Your Light May Go Out
Zen Dialogue
Zen in a Beggar's Life
Non-Attachment

Kitano Gempo, abbot of Eihei temple, was ninety-two years old when he passed away in the year 1933. He endeavored his whole life not to be attached to anything. As a wandering mendicant when he was twenty he happened to meet a traveler who smoked tobacco. As they walked together down a mountain road, they stopped under a tree to rest. The traveler offered Kitano a smoke, which he accepted, as he was very hungry at the time.

"How pleasant this smoking is," he commented. The other gave him an extra pipe and tobacco and they parted.

Kitano felt: "Such pleasant things may disturb meditation. Before this goes too far, I will stop now." So he threw the smoking outfit away.

When he was twenty-three years old he studied I-King, the profoundest doctrine of the universe.
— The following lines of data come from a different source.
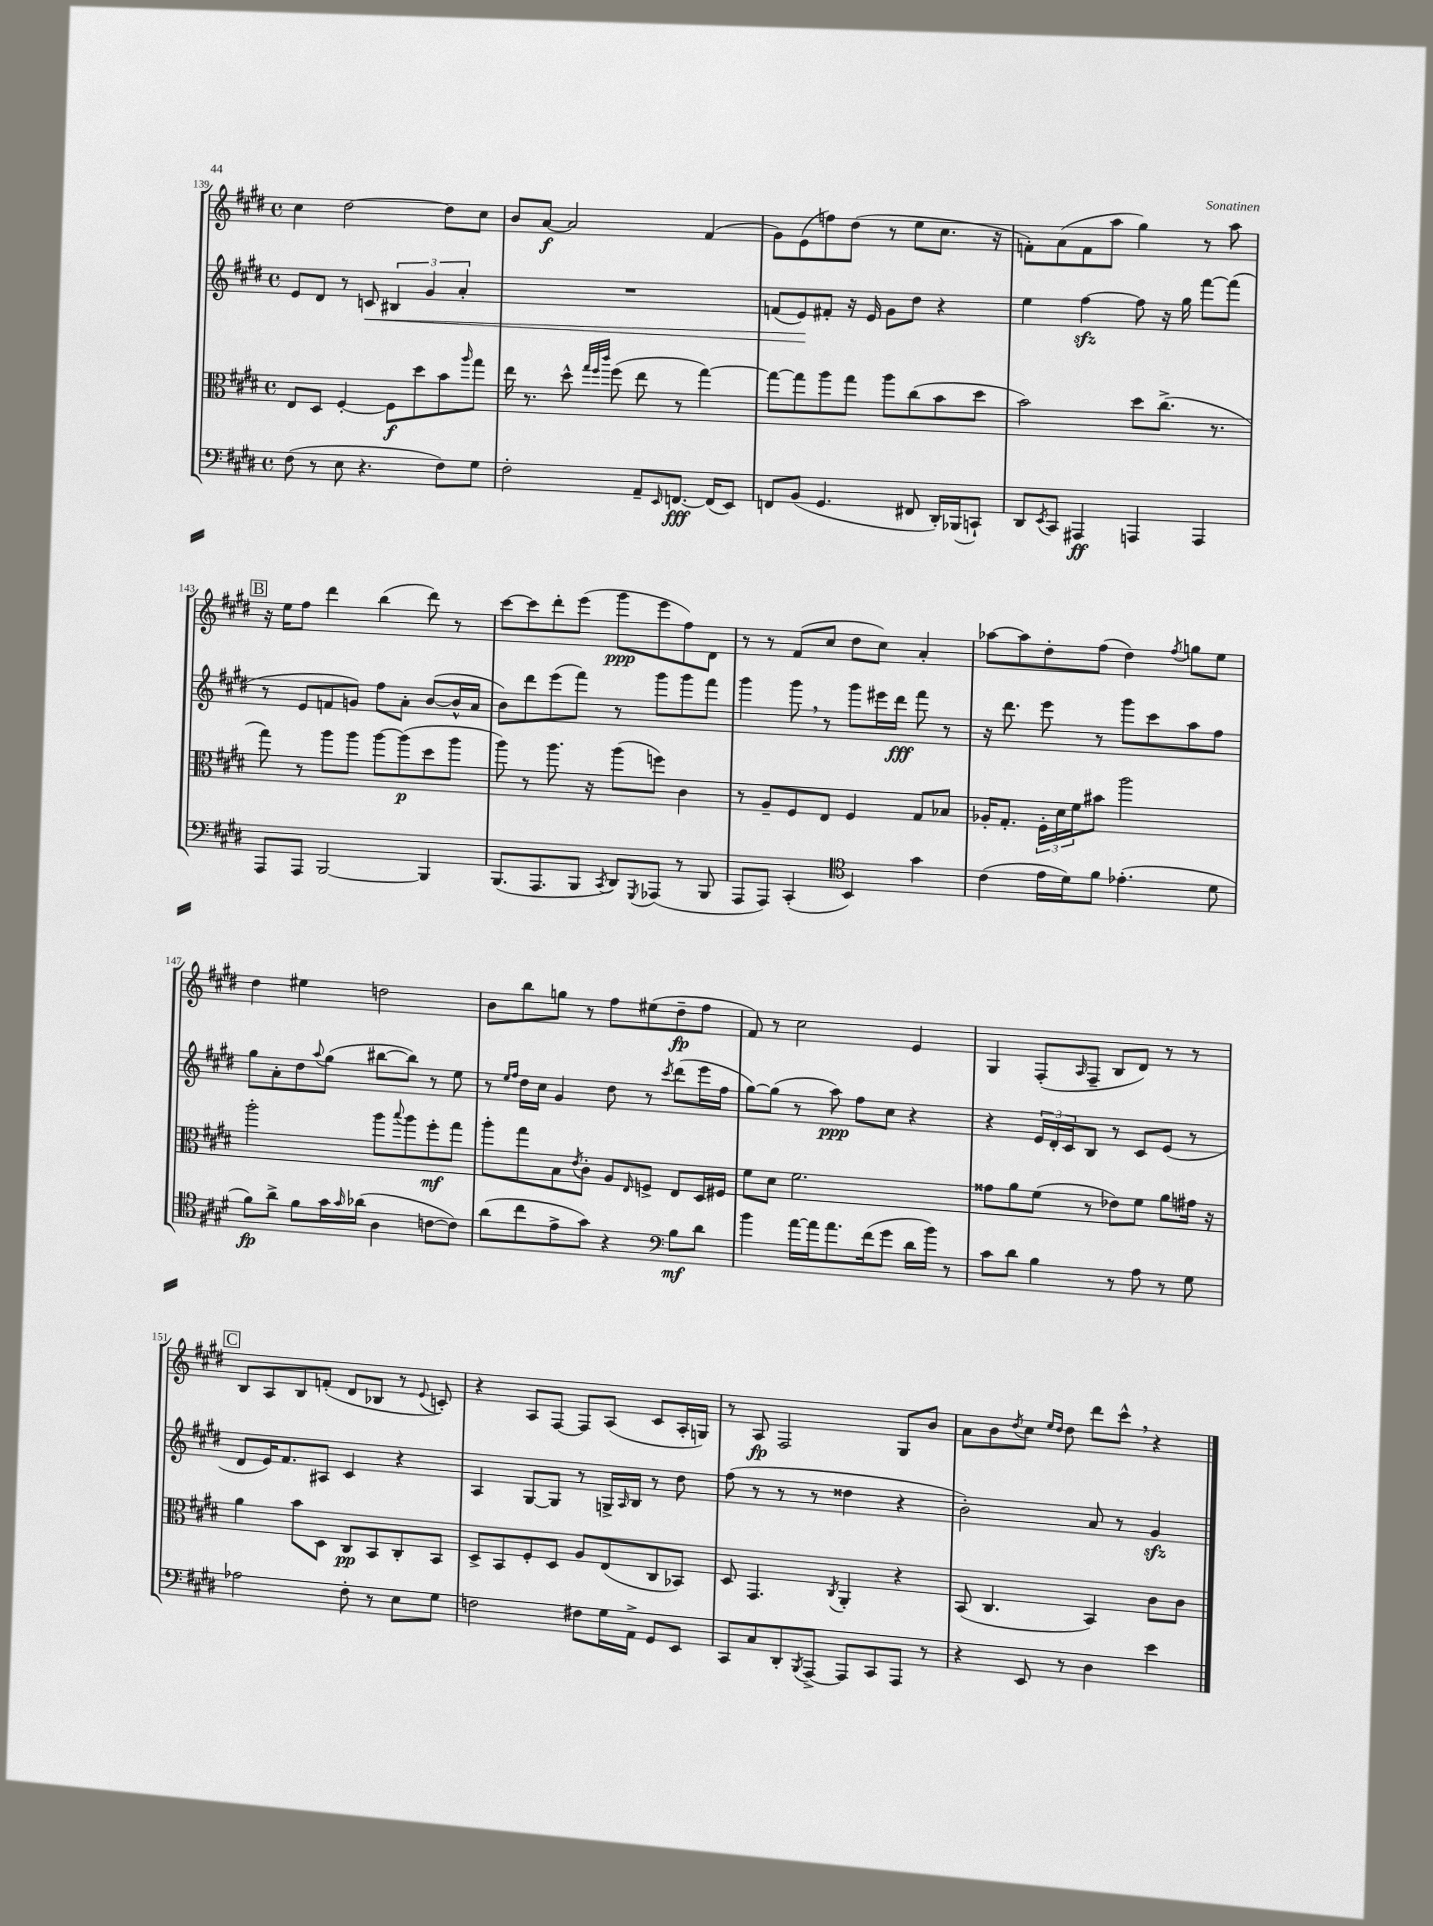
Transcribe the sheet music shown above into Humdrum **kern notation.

**kern	**kern	**kern	**kern
*staff4	*staff3	*staff2	*staff1
*clefF4	*clefC3	*clefG2	*clefG2
*k[f#c#g#d#]	*k[f#c#g#d#]	*k[f#c#g#d#]	*k[f#c#g#d#]
*M4/4	*M4/4	*M4/4	*M4/4
*met(c)	*met(c)	*met(c)	*met(c)
(8F#	8E	8e	4cc#
8r	8D#	8d#	.
8E	[4F#'	8r	[2dd#
4.r	.	8c	.
.	8F#]	6B#	.
.	8dd#	.	.
.	.	6g#	.
8F#)	8b	.	8dd#]
.	.	6a'	.
.	16qqaa	.	.
8G#	8gg#	.	8cc#
=	=	=	=
2F#'	16ee	1r	8b
.	8.r	.	.
.	.	.	[8a
.	8dd#^^	.	2a]
.	32qqgg#	.	.
.	32qqff#	.	.
.	32qqccc#	.	.
.	(8ff#	.	.
8AA~	8ee	.	.
16qqEE	.	.	.
[8.FF	8r	.	.
.	[4gg#)	.	(4f#
(16FF]	.	.	.
8EE)	.	.	.
=	=	=	=
8FF	8gg#_	(8f	8g#)
(8BB	8gg#]	8e)	(8e
4.GG#	8aa	8f#'	8ff)
.	8gg#	16r	(8dd#
.	.	16e	.
.	8aa	8g#	8r
8FF#	(8cc#	8dd#	8ee
16DD#')	8b	4r	8.cc#
(16BBB-	.	.	.
8CC`)	8dd#	.	.
.	.	.	16r
=	=	=	=
8DD#	2b)	4ee	8f')
8qEE	.	.	.
8CC#	.	.	(8a
4AAA#	.	[4ff#	8f
.	.	.	8aa
4AAA	8dd#	8ff#]	4gg#)
.	(8.cc#^	16r	.
.	.	16gg#	.
4AAA	.	[8fff#	8r
.	8.r	.	.
.	.	(8fff#]	8aa
=	=	=	=
8AAA	8gg#)	8r	16r
.	.	.	16ee
8AAA	8r	8e	8ff#
[2BBB	8aa	8f	4ddd#
.	8aa	8g)	.
.	[8aa	8ff#	(4bb
.	(8aa]	8a'	.
4BBB]	8dd#	([8b	8ddd#)
.	8aa	16b^^]	8r
.	.	16a	.
=	=	=	=
(8.BBB	8aa)	8b)	[8ccc#
.	8r	8ddd#	8ccc#]
8.AAA	.	.	.
.	8.aa	(8eee	8ddd#'
8BBB	.	8fff#)	(8eee
.	16r	.	.
8qCC#	.	.	.
8DD#)	(8aa	8r	8ggg#
8qGGG#	.	.	.
(8AAA-	8ff)	8ggg#	8eee
8r	4c#	8ggg#	8ff#)
8BBB	.	8fff#	8d#
=	=	=	=
8AAA	8r	4ggg#	8r
8AAA)	8A~	.	8r
(4CC#'	8F#	8ggg#	(8f#
.	8E	8r	8cc#
*clefC4	*	*	*
4BB)	4F#	8ggg#	8dd#
.	.	16eee#	8cc#)
.	.	16ddd#	.
4g#	8G#	8fff#	4a'
.	8B-	8r	.
=	=	=	=
(4c#	16A-'	16r	[8aa-
.	8.G#'	8.ddd#	.
.	.	.	8aa-]
16e	24F#'	8eee	8dd#'
.	24d#	.	.
16d#)	.	.	.
.	24f#	.	.
8f#	8b#	8r	(8ff#
(4.e-'	2aa	8ggg#	4dd#)
.	.	8ccc#	.
.	.	.	8qff#
.	.	8aa	8gg
8d#	.	8ff#	8ee
=	=	=	=
8f#)	2aa'	8gg#	4dd#
8a^	.	8a'	.
8f#	.	8dd#	4ee#
.	.	8qqaa	.
16g#	.	(8gg#	.
16qqg#	.	.	.
(16a-	.	.	.
4A	8aa	[8bb#	2dd
.	8qqbb	.	.
.	8aa	8bb#])	.
[8c	8ff#'	8r	.
8c])	8gg#	8ee	.
=	=	=	=
(8a	8aa'	8r	8b
.	.	16qqee	.
.	.	16qqff#	.
8cc#	8gg#	16dd#	8bb
.	.	16cc#	.
8e^	8B	4g#	8gg
.	8qe	.	.
8g#)	8c#'	.	8r
4r	8A	8dd#	8ff#
.	16qqE	.	.
.	8F^	8r	(8ee#
*clefF4	*	*	*
.	.	8qccc#	.
8B	8E	(8ddd#	8dd#~
8d#	16D#	16eee	8ff#
.	16F#	16ff#	.
=	=	=	=
4b	8f#	[8gg#)	8f#)
.	8d#	(8gg#]	8r
[16a	2.f#	8r	2cc#
16a]	.	.	.
8.a	.	8aa)	.
.	.	8ff#	.
(16f#	.	.	.
8g#	.	8cc#	.
16d#	.	4r	4e
16b)	.	.	.
8r	.	.	.
=	=	=	=
8c#	8g##	4r	4G#
8d#	8a	.	.
4B	(8f#	24e	(8F#'
.	.	24d#'	.
.	.	24c#	.
.	.	.	16qqA
.	8r	8B	8F#~
8r	8e-)	8r	8B
8A	8f#	8c#	8d#)
8r	8a	(8e	8r
8G#	16g#	8r	8r
.	16r	.	.
=	=	=	=
2A-	4a	8d#	8B
.	.	16e)	8A
.	.	8.f#	.
.	8b	.	8B
.	8D#	8A#	(8f'
8F#'	8C#	4c#	8d#
8r	8BB	.	8B-
8E	8C#'	4r	8r
.	.	.	8qqe
8G#	8BB	.	8c')
=	=	=	=
2F	8D#^	4A	4r
.	8BB	.	.
.	8F#'	[8G#	8A
.	8D#	8G#]	[8F#
8F#	8A	8r	8F#]
16G#	(8E	16G^	(8A
.	.	16qqA	.
16AA^	.	16B	.
8GG#	8C#	8r	8c#
8EE	8BB-)	8dd#	16A'
.	.	.	16G)
=	=	=	=
8CC#	8D#	(8ff#	8r
8C#	4.GG#	8r	8A
8DD#'	.	8r	2F#
8qBBB	.	.	.
[8AAA^	.	8r	.
.	8qC#	.	.
8AAA]	4AA'	4dd##	.
8CC#	.	.	.
8AAA	4r	4r	8G#
8r	.	.	8b
=	=	=	=
4r	(8BB	2b')	8a
.	4.C#	.	8b
.	.	.	8qdd#
8EE	.	.	8cc#
.	.	.	16qqee
.	.	.	16qqdd#
8r	.	.	8dd#
4D#	4BB)	8a	8ddd#
.	.	8r	8ccc#^^
4e	8c#	4g#	4r
.	8c#	.	.
==	==	==	==
*-	*-	*-	*-
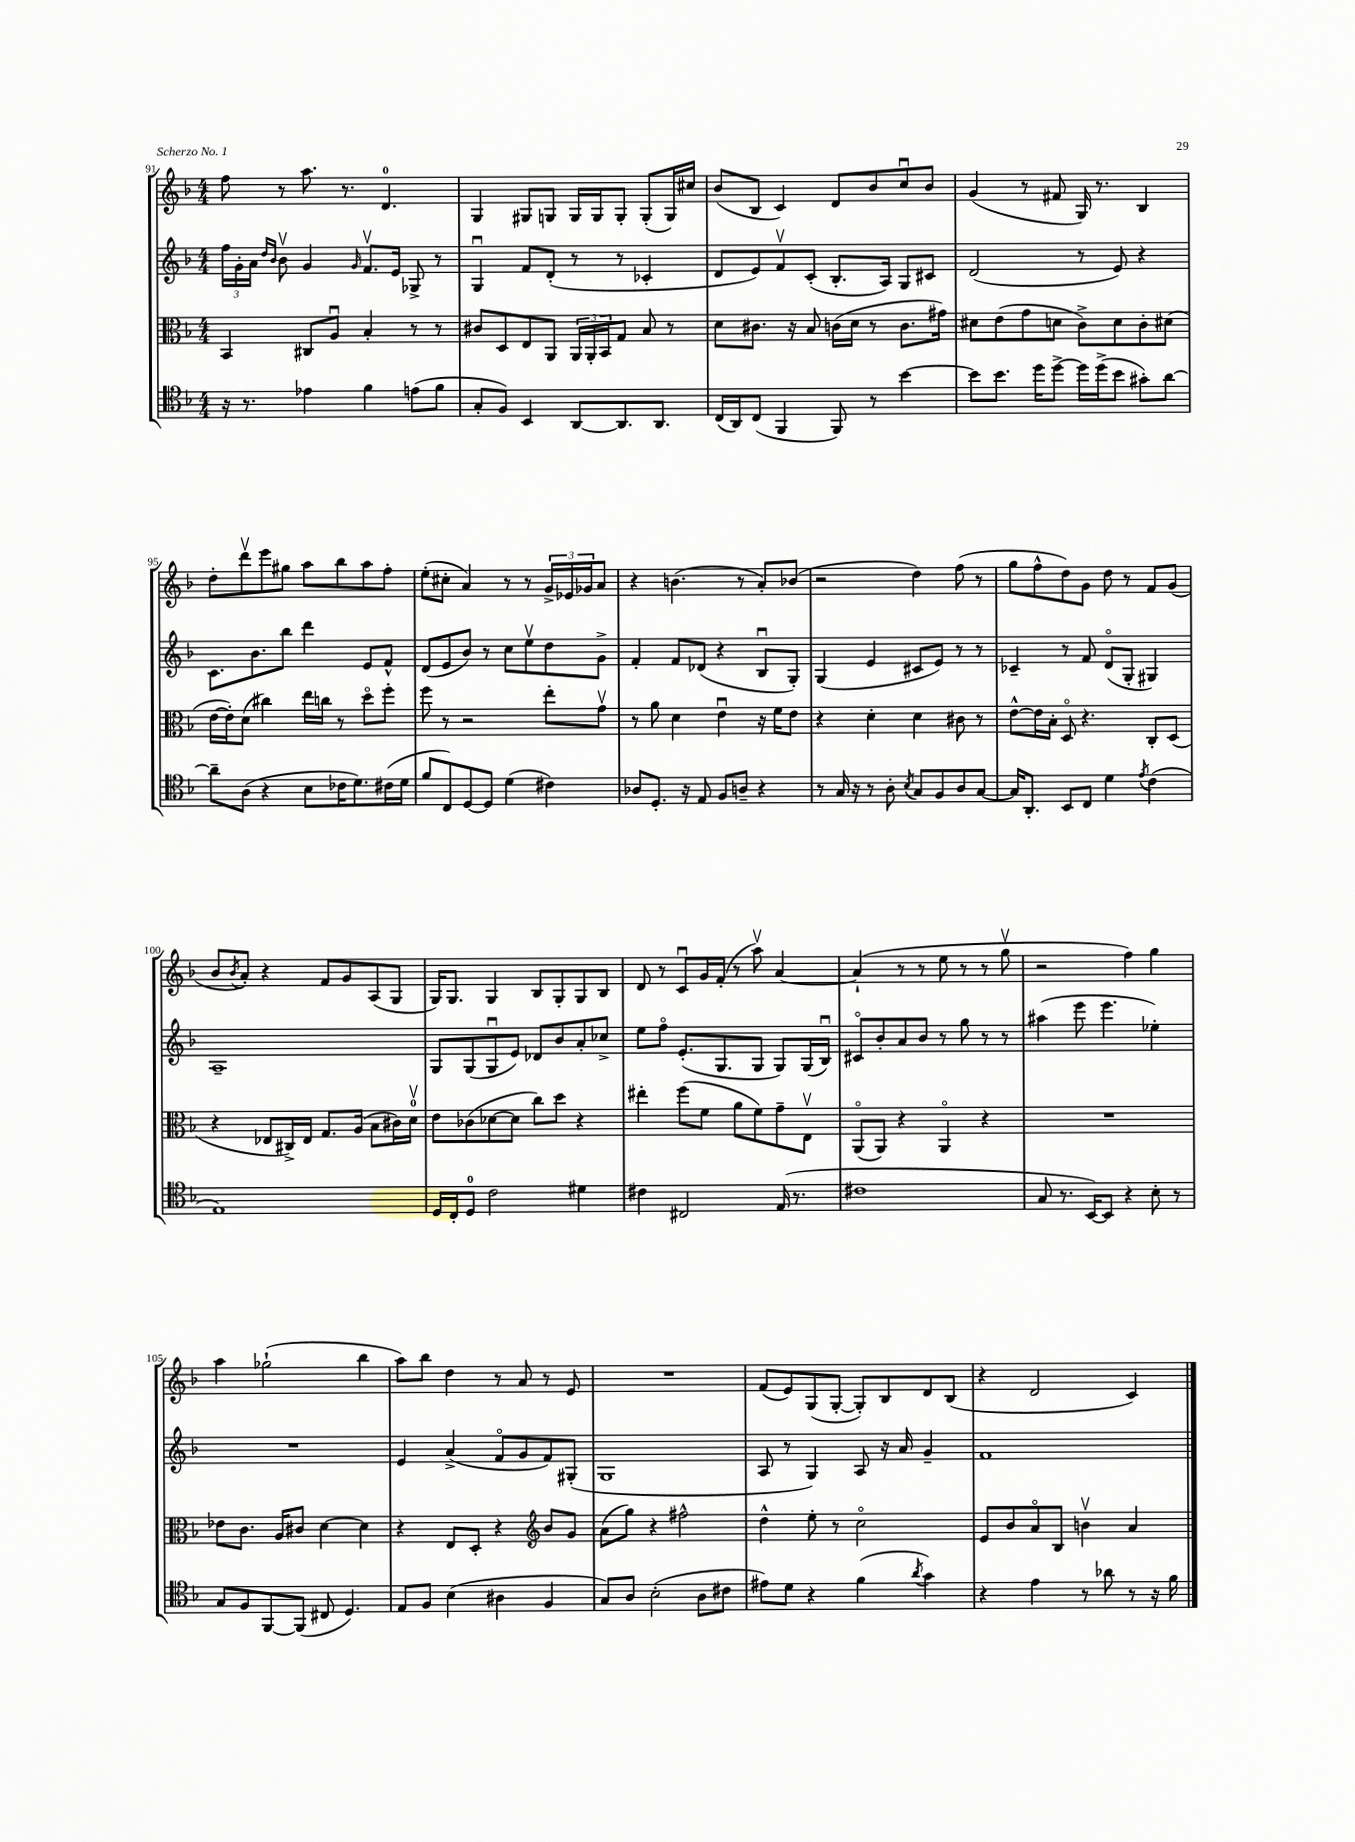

It was winter at the time and he needed some heavy clothes. He wrote his teacher, who lived a hundred miles away, telling him of his need, and gave the letter to a traveler to deliver. Almost the whole winter passed and neither answer nor clothes arrived. So Kitano resorted to the prescience of I-King, which also teaches the art of divination, to determine whether or not his letter had miscarried. He found that this had been the case. A letter afterwards from his teacher made no mention of clothes.

"If I perform such accurate determinative work with I-King, I may neglect my meditation," felt Kitano. So he gave up this marvelous teaching and never resorted to its powers again.

When he was twenty-eight he studied Chinese calligraphy and poetry. He grew so skillful in these arts that his teacher praised him. Kitano mused: "If I don't stop now, I'll be a poet, not a Zen teacher." So he never wrote another poem.